Christ Church School, North Adelaide's first from 1849, provided Anglican education in Jeffcott Street until 1963

The South Australian state-heritage-listed Christ Church School building in Jeffcott Street, North Adelaide. Inset: Teachers and students at the school in 1910.
Images courtesy City of Adelaide and State Library of South Australia
Christ Church School, North Adelaide’s first, started in 1849 and continued to be part of the city suburb’s Anglican education through to 1963.
Prospering from its start, the school gained its own building in Jeffcott Street, opposite Christ Church, after fundraising started in 1866. The new Gothic style building, of limestone rubble with brick dressings and strings, designed by architects Edmund Wright and E. John Woods, opened in 1869. The building was similar to St Paul's Day School in Flinders Street, Adelaide city, also by E.J. Woods.
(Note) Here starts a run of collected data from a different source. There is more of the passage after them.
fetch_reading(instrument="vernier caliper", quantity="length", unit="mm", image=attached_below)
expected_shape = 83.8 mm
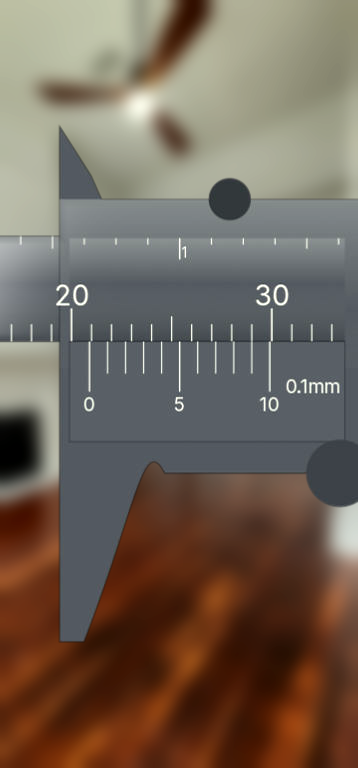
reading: 20.9 mm
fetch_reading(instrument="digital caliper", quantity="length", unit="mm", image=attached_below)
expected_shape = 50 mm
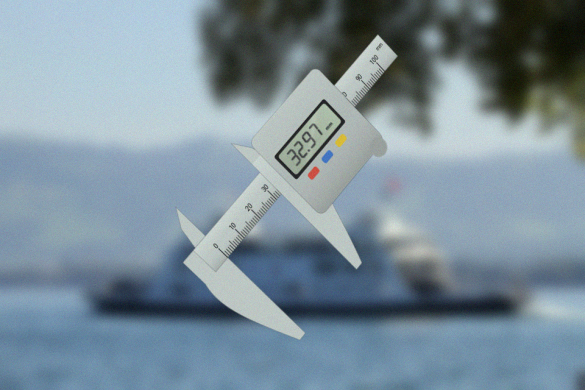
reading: 32.97 mm
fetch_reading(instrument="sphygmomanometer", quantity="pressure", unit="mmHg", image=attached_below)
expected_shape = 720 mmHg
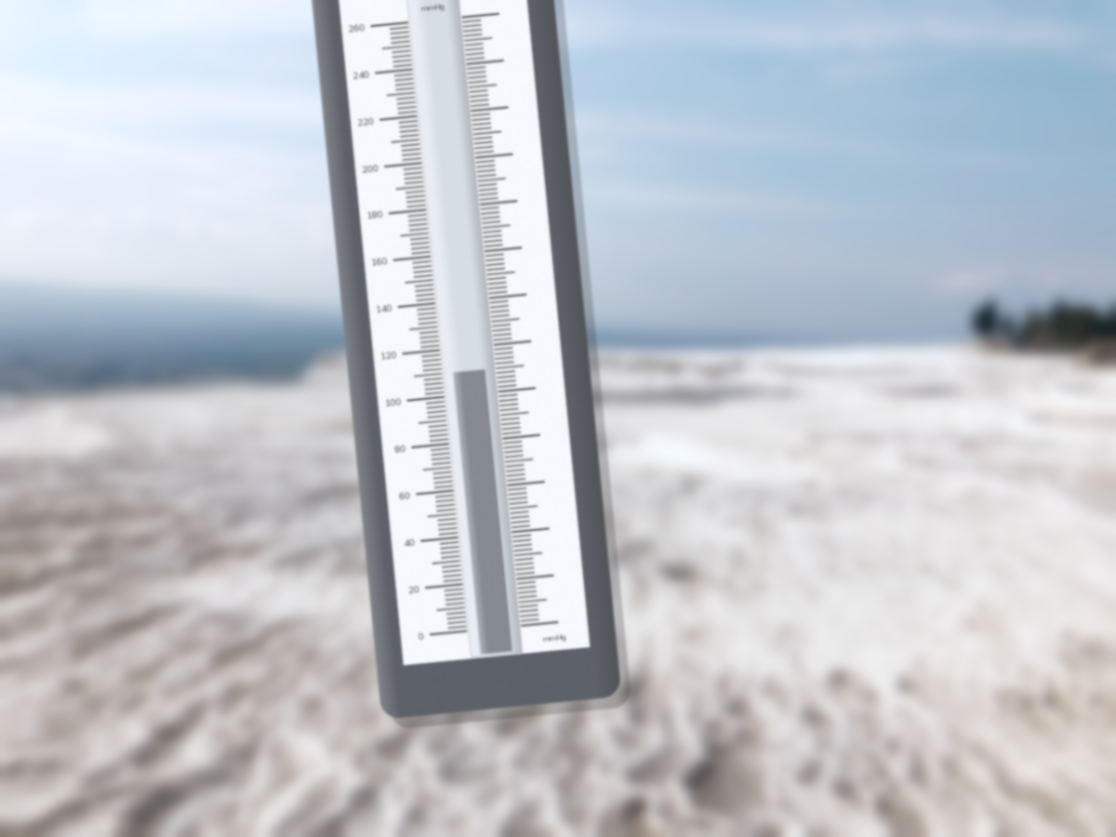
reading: 110 mmHg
Stables were added in 1872.
After the 1875 Education Act was passed by the South Australian parliament to expand the public education system, including the North Adelaide Model School in Tynte Street, Christ Church was forced to close in 1877. But it reopened the next year, with additions by architect Daniel Garlick.
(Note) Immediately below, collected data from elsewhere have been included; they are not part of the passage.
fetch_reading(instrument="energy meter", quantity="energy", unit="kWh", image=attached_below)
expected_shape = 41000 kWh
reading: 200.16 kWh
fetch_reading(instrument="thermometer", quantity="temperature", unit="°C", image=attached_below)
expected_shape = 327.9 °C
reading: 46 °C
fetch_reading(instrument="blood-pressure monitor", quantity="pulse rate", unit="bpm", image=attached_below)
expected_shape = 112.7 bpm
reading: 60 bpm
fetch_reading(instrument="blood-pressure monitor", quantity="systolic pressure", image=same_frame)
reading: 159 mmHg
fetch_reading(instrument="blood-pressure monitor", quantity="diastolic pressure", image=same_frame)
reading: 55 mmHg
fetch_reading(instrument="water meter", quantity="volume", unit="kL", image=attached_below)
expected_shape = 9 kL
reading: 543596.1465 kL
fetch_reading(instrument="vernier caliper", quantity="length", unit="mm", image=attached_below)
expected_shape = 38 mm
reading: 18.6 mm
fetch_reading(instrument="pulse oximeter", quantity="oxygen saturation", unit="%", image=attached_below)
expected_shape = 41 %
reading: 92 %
In 1891, the parish school premises were taken over by a school run by J.H. Lindon, a former St Peter's College master who started Queen's College. Lindon's school moved to Barton Terrace, North Adelaide, in 1893 and the Christ Church schoolroom was restored to being used by the Anglican parish.
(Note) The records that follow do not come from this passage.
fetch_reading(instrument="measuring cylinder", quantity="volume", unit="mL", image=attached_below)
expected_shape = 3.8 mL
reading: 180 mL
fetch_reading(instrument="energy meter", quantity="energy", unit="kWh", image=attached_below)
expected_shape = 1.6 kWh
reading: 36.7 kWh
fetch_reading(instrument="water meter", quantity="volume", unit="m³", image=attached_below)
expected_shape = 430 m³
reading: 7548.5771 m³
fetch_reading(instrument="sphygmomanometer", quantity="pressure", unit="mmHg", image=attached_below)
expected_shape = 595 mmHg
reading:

Christ Church School continued in the Jeffcott Street buildings until 1963, when the school closed due to falling enrolments. The complex had included a two-storey house with classrooms on the ground floor and the headmaster's residence upstairs. Other classrooms, toilets and a shelter shed were built in the grounds behind the original schoolroom. Rectors from Christ Church taught religious instruction and students daily attended the church throughout the life of the school.
The architecturally- and historically-significant fabric of the school building was little altered by its later use as a photographer's studio. The interior survived, complete with honour roll and trussed roof. The school building was placed on the South Australian state heritage list in 1986.